Quasi il 40% dei pazienti con diabete di tipo 2 interrompe l’assunzione dei farmaci di seconda linea, secondo uno studio condotto dalla Northwestern University. Il farmaco primario, la metformina, spesso richiede l’aggiunta di un trattamento di seconda linea per controllare i livelli di zucchero nel sangue. Purtroppo, lo studio rivela che entro un anno dalla prescrizione iniziale, circa due terzi dei pazienti passano a un altro farmaco o cessano il trattamento.

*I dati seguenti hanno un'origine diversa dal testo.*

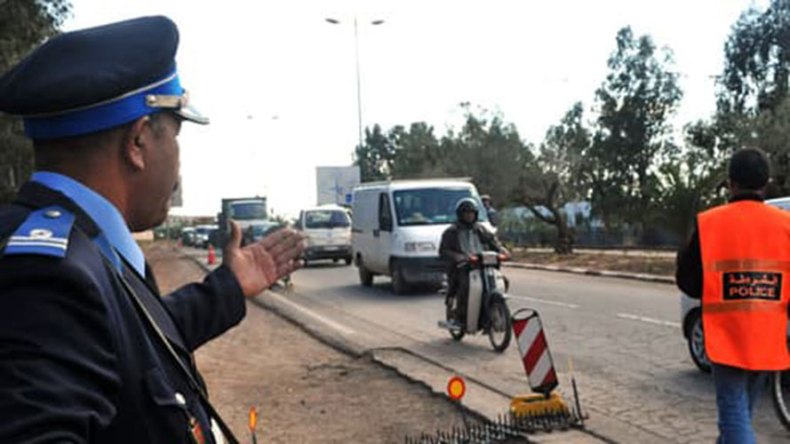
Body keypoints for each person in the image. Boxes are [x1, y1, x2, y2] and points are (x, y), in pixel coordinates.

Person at [0, 16, 304, 443]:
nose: (178, 161)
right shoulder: (50, 275)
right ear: (139, 142)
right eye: (176, 136)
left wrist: (228, 287)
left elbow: (126, 342)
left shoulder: (79, 246)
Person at [676, 148, 790, 443]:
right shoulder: (785, 225)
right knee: (739, 415)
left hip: (727, 337)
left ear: (731, 183)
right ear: (766, 184)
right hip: (768, 337)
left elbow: (686, 280)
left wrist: (717, 288)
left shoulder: (710, 223)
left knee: (733, 413)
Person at [439, 198, 507, 328]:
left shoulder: (480, 229)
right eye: (466, 213)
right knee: (466, 286)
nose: (469, 215)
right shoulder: (451, 232)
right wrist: (458, 256)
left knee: (504, 281)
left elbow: (494, 242)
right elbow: (444, 251)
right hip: (463, 268)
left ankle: (494, 308)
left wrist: (502, 251)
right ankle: (460, 317)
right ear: (460, 214)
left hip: (484, 265)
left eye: (472, 213)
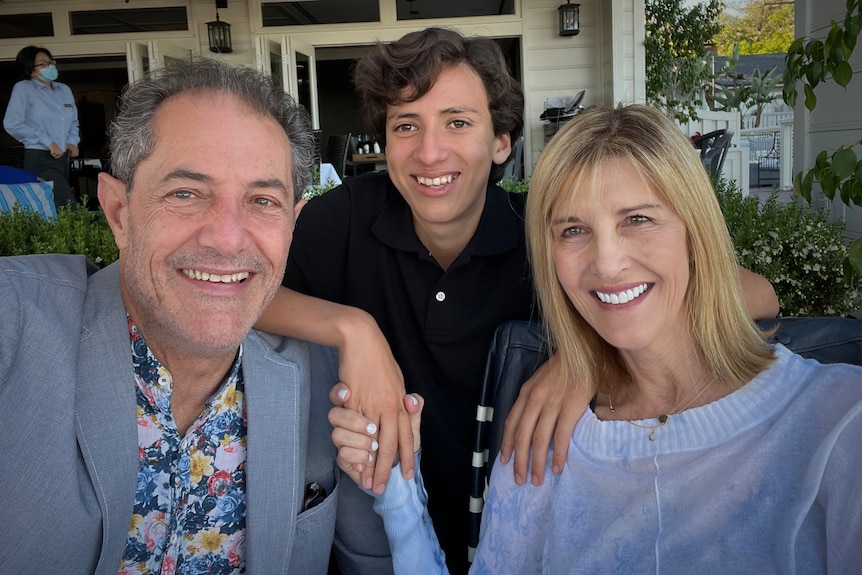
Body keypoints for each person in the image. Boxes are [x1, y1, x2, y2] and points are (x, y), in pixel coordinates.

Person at [255, 26, 781, 574]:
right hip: (382, 524)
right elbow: (244, 294)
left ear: (502, 140)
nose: (430, 151)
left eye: (458, 122)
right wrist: (352, 328)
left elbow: (755, 293)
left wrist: (588, 358)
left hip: (523, 528)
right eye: (406, 125)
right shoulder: (339, 220)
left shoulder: (551, 231)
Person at [332, 103, 862, 573]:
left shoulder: (838, 424)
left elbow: (754, 294)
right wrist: (397, 495)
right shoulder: (546, 437)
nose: (606, 263)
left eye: (637, 219)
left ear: (695, 232)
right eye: (573, 230)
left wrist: (575, 363)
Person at [0, 59, 389, 574]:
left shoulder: (327, 384)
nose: (227, 238)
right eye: (185, 193)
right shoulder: (16, 325)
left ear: (293, 224)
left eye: (262, 200)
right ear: (118, 211)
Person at [3, 45, 80, 208]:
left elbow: (73, 121)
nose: (49, 66)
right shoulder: (24, 89)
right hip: (39, 157)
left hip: (62, 158)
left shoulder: (64, 90)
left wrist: (73, 141)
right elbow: (12, 123)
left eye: (51, 62)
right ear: (30, 69)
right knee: (66, 204)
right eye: (43, 64)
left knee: (56, 207)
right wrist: (47, 141)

I ricercatori hanno analizzato dati di oltre 82.000 pazienti tra il 2014 e il 2017, scoprendo che il 38% dei pazienti in quattro delle cinque classi di farmaci diabete non insulinici ha interrotto il trattamento. Tra coloro a cui sono stati prescritti gli agonisti del recettore del peptide-1 glucagone-like (GLP-1 RAs), la metà ha interrotto il trattamento.

Secondo l’autore dello studio, il Prof. David Liss, i risultati evidenziano la necessità di nuovi approcci di prescrizione e di una migliore comprensione delle barriere che i pazienti affrontano. L’interruzione delle terapie potrebbe essere dovuta a effetti collaterali gastrointestinali avversi associati agli agonisti del recettore GLP-1, come nausea, vomito e diarrea.

È importante notare che il rischio di interruzione è più basso quando un endocrinologo prescrive il farmaco rispetto a un medico di medicina interna o di famiglia. Liss suggerisce che gli endocrinologi potrebbero avere una maggiore competenza nelle nuove classi di farmaci per il diabete, migliorando la comunicazione con i pazienti sui pro e i contro dei trattamenti.

Il follow-up sui nuovi farmaci è cruciale, poiché anche se l’interruzione non porta immediatamente a sintomi di iperglicemia, aumenta il rischio di ricoveri a valle legati al diabete per un aumento delle complicanze. Il Prof. Liss sottolinea l’importanza di una comunicazione continua tra pazienti e medici per garantire la corretta assunzione dei farmaci prescritti.